§ **Extrait source**

- - -

La répétition du sacre

Artiste(s) : VIBERT Jean-Georges
Partager

Cette gravure largement reproduite (d’après une peinture originale de Jean-Georges Vibert (1895) [1] représente un événement qui se serait produit environ une semaine avant le couronnement de Napoléon (la cérémonie du Sacre) : une répétition au cours duquel l’Empereur a pu peaufiner l’orchestration de la cérémonie avec l’aide de l’artiste Isabey. Ce dernier a également conçu les costumes portés par les principaux protagonistes lors de la cérémonie à la cathédrale Notre-Dame, le 2 décembre 1804.

La gravure porte une description [2] qui revendique comme source les Mémoires de l’artiste Isabey, lui-même. Or, Isabey n’a jamais écrit ses Mémoires. Alors, quelle est l’origine de cette histoire, et l’événement a-t-il réellement eu lieu ?

La répétition du sacre

Une note de bas de page dans les Mémoires [3] de L.-F.-J. Bausset, (ancien préfet du palais impérial), décrit en détail les circonstances de l’événement dépeint :

« Huit jours avant celui du couronnement, l’empereur […] demanda [à Isabey] sept dessins représentant les sept cérémonies qui devaient avoir lieu dans l’église métropolitaine, mais dont les répétitions ne pouvaient se faire à Notre-Dame en présence des nombreux ouvriers qui étaient employés aux embellissements et aux décorations. Demander sept dessins réunissant chacun plus de cent personnes en action dans un si court délai, c’était réellement exiger l’impossible. Ce prince d’ailleurs n’admettait jamais une pareille excuse. Le mot impossible était rayé depuis longtemps de son dictionnaire. L’imagination heureuse et fertile de M. Isabey lui inspira dans le moment une singulière idée… Il répondit avec assurance, et au grand étonnement de l’Empereur, que dans deux fois vingt-quatre heures ses ordres seraient exécutés. Avant de rentrer chez lui, il alla acheter, chez les marchands de joujoux, tout ce qu’il put trouver de ces petits bonshommes en bois qui servent à l’amusement des enfants… Il les habilla en papier de la couleur du costume de chaque personnage qui devait figurer dans les cérémonies du couronnement, fit un plan de Notre-Dame sur une échelle en rapport avec ses petites poupées, et se rendit le surlendemain auprès de Napoléon, qui s’empressa de lui demander les sept dessins… Sire, je vous apporte mieux que des dessins, lui répondit Isabey… Il déroula son plan et posa les personnages qui devaient figurer dans la première cérémonie, et dont il avait écrit les noms au bas de chacun. Cette première action était la réception sous le dais à la porte de l’église. L’Empereur fut si content qu’il fit appeler sur-le-champ tous ceux qui devaient concourir à l’éclat de cette grande circonstance… Les répétitions se firent dans le salon de l’Empereur et sur une grande table. Une seule cérémonie, plus compliquée que les autres, exigea une répétition réelle. Elle eut lieu dans la galerie de Diane aux Tuileries, par le moyen d’un plan tracé au blanc sur le parquet. Isabey avait mis tout le goût possible dans les habillements de ses poupées et sauva, par son talent, le côté ridicule de ses dessins en reliefs. Le clergé, les dames, les princesses, l’Empereur, le pape lui-même, tout le monde était costumé de la manière la plus exacte et la plus convenable. »

- - -

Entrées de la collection
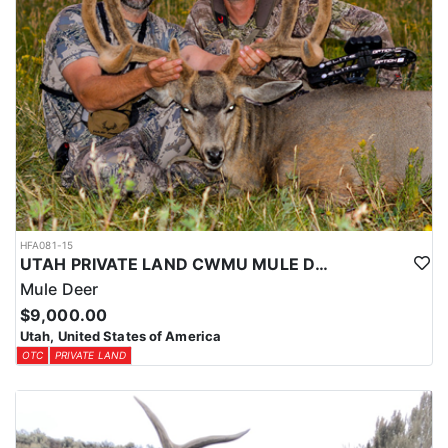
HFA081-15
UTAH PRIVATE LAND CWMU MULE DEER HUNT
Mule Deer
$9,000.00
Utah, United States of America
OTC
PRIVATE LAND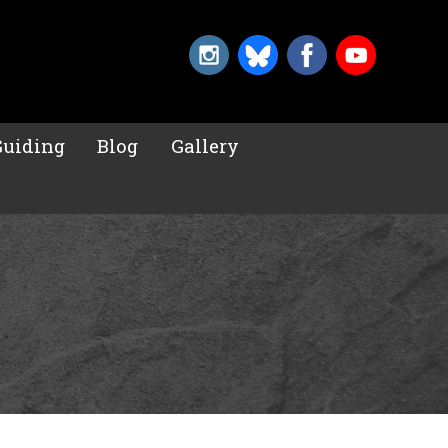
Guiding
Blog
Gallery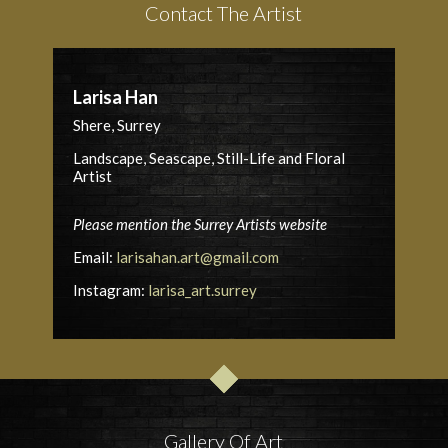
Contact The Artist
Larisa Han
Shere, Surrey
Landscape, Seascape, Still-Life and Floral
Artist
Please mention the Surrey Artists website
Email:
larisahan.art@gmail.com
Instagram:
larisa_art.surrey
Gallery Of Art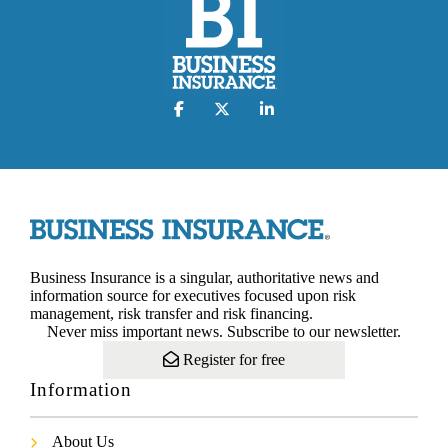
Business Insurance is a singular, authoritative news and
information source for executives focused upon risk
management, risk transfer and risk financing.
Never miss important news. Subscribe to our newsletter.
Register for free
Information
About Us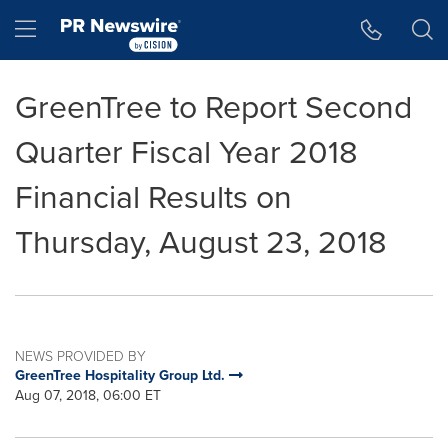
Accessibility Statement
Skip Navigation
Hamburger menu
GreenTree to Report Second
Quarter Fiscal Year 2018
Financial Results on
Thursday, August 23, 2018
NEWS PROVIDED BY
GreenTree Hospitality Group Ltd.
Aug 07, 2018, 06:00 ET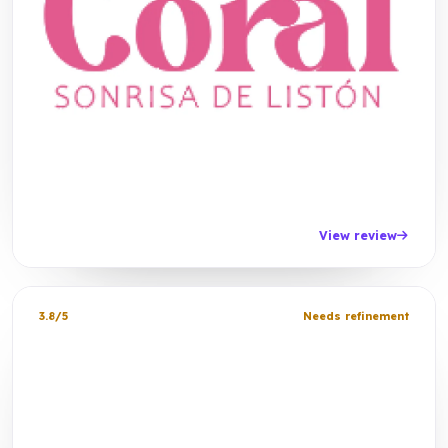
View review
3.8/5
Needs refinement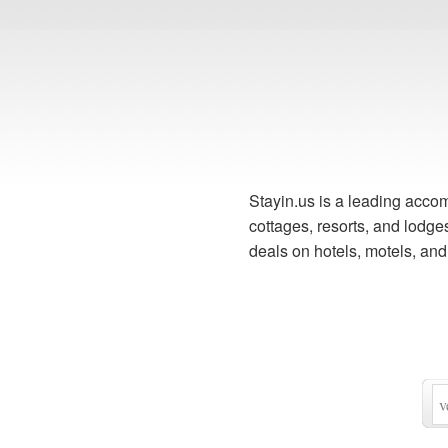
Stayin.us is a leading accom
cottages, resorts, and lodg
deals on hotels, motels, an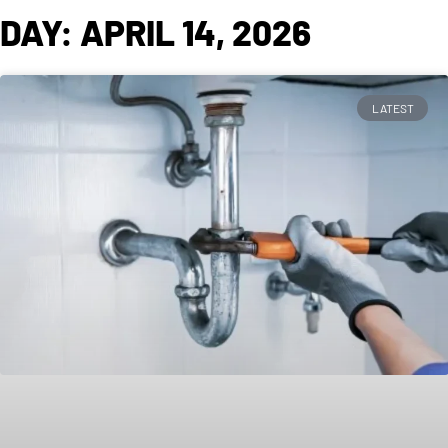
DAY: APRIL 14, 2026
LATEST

- - -

§ **Consigne**
Citez fidèlement, dans l'extrait consacré à la répétition du sacre, tout le passage qui va de « La gravure porte » jusqu'à « réellement eu lieu ? ».

§ **Résultat**
La gravure porte une description [2] qui revendique comme source les Mémoires de l’artiste Isabey, lui-même. Or, Isabey n’a jamais écrit ses Mémoires. Alors, quelle est l’origine de cette histoire, et l’événement a-t-il réellement eu lieu ?